=== のせた文章 ===

MDI 子フォームが初めて作成されると、そのフォームを表すための MdiTab オブジェクトが作成され、InitializeTab イベントが発生します。この時点でフォームが表示されている場合、MdiTab は必ず MdiTabGroup オブジェクトに関連付けられます。表示されていないフォームに対応する MdiTab オブジェクトは、HiddenMdiTabs コレクションに格納されます。フォームが非表示状態または表示状態になると、関連付けられている MdiTab が、HiddenTabs コレクションと MdiTabGroup オブジェクトとの間で移動します。フォームが表示状態になると、TabDisplaying イベントと TabDisplayed イベントが発生します(TabDisplaying イベントは表示が更新される前に発生します)。

MdiTab のタブ部分には、Text プロパティで明示的に設定されないかぎり、関連付けられたフォームのキャプション テキストが表示されます。デフォルトでは、MDI タブにイメージは表示されません。イメージは、TabAppearance オブジェクトの Image プロパティを使用するか、または DisplayFormIcon プロパティを True に設定することによって指定できます。タブのツールチップは、UltraTabbedMdiManager クラスの ShowToolTips プロパティが True で、ToolTip プロパティに文字列が設定されているか、またはタブの Text を表示するだけのスペースがない場合にのみ表示されます。

===

MdiTab の説明文のうち、「MDI 子フォームが初めて作成されると、そのフォームを表すための MdiTab」から始まって「プロパティに文字列が設定されているか、またはタブの Text を表示するだけのスペースがない場合にのみ表示されます。」までの部分を、一字も変えずに書き写してください。 この文章だけをもとに答えてください。

=== 抜き出したデータ ===

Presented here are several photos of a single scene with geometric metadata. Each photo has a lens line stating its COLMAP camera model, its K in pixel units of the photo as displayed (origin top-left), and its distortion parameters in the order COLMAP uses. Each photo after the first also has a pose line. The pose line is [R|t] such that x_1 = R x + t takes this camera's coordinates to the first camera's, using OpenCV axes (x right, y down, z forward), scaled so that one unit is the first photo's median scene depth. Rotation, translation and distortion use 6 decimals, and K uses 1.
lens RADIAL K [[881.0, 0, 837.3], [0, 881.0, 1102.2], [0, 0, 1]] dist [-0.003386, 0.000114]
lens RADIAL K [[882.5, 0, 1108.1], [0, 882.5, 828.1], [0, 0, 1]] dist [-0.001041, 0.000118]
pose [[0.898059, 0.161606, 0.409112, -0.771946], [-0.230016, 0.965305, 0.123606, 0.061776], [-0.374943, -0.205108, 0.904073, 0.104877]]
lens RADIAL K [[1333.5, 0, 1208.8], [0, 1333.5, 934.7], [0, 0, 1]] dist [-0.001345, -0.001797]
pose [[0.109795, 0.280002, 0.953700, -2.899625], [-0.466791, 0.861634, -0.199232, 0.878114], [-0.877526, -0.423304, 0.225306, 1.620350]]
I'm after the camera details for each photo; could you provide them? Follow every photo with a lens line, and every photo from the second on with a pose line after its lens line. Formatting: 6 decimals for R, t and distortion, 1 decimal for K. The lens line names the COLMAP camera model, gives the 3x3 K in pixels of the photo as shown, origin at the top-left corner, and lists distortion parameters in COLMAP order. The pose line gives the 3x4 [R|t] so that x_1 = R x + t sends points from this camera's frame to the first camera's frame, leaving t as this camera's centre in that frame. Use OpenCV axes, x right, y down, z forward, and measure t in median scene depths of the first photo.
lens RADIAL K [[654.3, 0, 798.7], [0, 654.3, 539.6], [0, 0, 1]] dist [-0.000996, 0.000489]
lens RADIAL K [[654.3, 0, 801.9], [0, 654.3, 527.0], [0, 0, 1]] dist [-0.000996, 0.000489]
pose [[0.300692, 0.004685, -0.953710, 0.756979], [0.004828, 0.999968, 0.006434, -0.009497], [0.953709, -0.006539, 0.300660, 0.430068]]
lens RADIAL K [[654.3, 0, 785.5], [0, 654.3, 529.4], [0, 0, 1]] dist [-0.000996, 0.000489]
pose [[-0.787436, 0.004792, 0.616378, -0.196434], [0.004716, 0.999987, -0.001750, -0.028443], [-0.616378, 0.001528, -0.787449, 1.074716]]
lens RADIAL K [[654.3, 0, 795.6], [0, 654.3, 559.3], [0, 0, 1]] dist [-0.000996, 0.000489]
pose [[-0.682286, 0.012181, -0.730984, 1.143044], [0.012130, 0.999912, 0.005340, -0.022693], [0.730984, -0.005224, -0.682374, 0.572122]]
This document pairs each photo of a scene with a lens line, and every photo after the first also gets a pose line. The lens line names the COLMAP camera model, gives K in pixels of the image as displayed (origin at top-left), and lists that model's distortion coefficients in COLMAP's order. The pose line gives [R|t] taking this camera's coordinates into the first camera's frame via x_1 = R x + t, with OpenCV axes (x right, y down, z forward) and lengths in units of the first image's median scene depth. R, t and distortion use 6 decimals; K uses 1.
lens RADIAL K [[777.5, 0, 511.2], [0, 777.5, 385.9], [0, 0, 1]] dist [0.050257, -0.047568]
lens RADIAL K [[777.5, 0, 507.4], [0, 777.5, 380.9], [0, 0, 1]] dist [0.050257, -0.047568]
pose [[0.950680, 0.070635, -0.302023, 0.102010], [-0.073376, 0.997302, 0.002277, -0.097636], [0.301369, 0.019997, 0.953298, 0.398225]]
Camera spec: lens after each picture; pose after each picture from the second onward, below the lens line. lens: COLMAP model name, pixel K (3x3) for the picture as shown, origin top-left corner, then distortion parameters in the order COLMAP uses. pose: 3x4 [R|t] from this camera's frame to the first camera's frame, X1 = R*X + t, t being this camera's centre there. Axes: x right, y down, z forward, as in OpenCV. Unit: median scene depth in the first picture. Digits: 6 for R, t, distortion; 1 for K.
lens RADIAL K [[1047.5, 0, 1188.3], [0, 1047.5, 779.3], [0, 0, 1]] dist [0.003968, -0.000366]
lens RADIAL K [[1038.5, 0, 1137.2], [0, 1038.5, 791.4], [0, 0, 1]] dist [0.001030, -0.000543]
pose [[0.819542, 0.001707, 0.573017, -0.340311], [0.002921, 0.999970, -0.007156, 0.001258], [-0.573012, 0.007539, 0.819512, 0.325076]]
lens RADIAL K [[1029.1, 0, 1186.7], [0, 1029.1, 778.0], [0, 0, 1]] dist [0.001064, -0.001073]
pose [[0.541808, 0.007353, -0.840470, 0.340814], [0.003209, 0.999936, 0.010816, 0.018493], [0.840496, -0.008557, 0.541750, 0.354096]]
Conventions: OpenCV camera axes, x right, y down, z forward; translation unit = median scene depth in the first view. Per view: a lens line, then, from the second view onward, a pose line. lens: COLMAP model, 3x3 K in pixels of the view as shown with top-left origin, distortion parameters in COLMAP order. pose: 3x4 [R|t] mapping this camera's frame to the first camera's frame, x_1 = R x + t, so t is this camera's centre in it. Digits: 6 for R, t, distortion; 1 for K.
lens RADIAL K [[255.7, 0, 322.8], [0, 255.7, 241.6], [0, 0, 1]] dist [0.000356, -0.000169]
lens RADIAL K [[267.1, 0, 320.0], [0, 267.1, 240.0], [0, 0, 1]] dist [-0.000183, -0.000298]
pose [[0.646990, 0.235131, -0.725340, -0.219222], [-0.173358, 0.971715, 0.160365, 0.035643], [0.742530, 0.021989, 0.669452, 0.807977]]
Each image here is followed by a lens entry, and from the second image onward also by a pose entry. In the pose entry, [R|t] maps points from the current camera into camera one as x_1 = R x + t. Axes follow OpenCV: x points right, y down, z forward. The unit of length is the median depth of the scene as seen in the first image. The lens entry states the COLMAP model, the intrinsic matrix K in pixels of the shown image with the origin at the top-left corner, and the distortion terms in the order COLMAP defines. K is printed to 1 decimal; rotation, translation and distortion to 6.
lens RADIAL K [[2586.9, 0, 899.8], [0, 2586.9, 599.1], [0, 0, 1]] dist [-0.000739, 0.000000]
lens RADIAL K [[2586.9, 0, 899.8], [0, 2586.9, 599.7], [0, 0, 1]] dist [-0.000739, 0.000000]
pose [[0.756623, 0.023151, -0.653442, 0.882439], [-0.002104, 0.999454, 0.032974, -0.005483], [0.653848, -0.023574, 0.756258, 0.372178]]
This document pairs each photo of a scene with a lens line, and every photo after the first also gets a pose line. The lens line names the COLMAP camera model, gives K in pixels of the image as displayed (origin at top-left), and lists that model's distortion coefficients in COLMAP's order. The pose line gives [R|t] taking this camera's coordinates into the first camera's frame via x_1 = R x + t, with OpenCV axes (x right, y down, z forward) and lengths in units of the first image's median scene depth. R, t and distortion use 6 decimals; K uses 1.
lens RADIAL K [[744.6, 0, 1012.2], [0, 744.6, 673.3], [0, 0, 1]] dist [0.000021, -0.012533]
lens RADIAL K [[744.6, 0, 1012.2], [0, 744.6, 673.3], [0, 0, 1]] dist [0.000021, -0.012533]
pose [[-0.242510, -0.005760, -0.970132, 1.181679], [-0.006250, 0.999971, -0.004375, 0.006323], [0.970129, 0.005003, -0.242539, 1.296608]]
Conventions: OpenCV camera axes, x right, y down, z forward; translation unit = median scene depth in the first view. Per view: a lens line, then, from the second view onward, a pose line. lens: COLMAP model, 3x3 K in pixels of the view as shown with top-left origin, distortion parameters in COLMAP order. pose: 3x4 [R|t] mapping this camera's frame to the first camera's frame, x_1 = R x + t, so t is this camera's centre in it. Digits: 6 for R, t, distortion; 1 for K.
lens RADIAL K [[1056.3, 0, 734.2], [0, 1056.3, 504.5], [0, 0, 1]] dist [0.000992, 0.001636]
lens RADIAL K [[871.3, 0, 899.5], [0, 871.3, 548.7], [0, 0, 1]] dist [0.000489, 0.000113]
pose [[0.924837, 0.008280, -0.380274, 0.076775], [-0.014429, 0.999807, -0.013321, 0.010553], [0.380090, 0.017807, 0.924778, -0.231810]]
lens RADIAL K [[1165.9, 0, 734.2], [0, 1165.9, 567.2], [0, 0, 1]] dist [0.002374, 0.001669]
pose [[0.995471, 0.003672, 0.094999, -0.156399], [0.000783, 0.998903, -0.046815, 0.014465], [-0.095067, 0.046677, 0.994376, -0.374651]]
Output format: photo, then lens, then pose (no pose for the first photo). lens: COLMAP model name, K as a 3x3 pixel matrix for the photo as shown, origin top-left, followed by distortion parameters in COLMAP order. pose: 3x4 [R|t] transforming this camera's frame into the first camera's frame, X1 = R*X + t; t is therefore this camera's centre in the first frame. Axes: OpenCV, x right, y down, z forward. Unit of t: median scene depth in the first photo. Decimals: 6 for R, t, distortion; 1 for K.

===

### 答え
MDI 子フォームが初めて作成されると、そのフォームを表すための MdiTab オブジェクトが作成され、InitializeTab イベントが発生します。この時点でフォームが表示されている場合、MdiTab は必ず MdiTabGroup オブジェクトに関連付けられます。表示されていないフォームに対応する MdiTab オブジェクトは、HiddenMdiTabs コレクションに格納されます。フォームが非表示状態または表示状態になると、関連付けられている MdiTab が、HiddenTabs コレクションと MdiTabGroup オブジェクトとの間で移動します。フォームが表示状態になると、TabDisplaying イベントと TabDisplayed イベントが発生します(TabDisplaying イベントは表示が更新される前に発生します)。

MdiTab のタブ部分には、Text プロパティで明示的に設定されないかぎり、関連付けられたフォームのキャプション テキストが表示されます。デフォルトでは、MDI タブにイメージは表示されません。イメージは、TabAppearance オブジェクトの Image プロパティを使用するか、または DisplayFormIcon プロパティを True に設定することによって指定できます。タブのツールチップは、UltraTabbedMdiManager クラスの ShowToolTips プロパティが True で、ToolTip プロパティに文字列が設定されているか、またはタブの Text を表示するだけのスペースがない場合にのみ表示されます。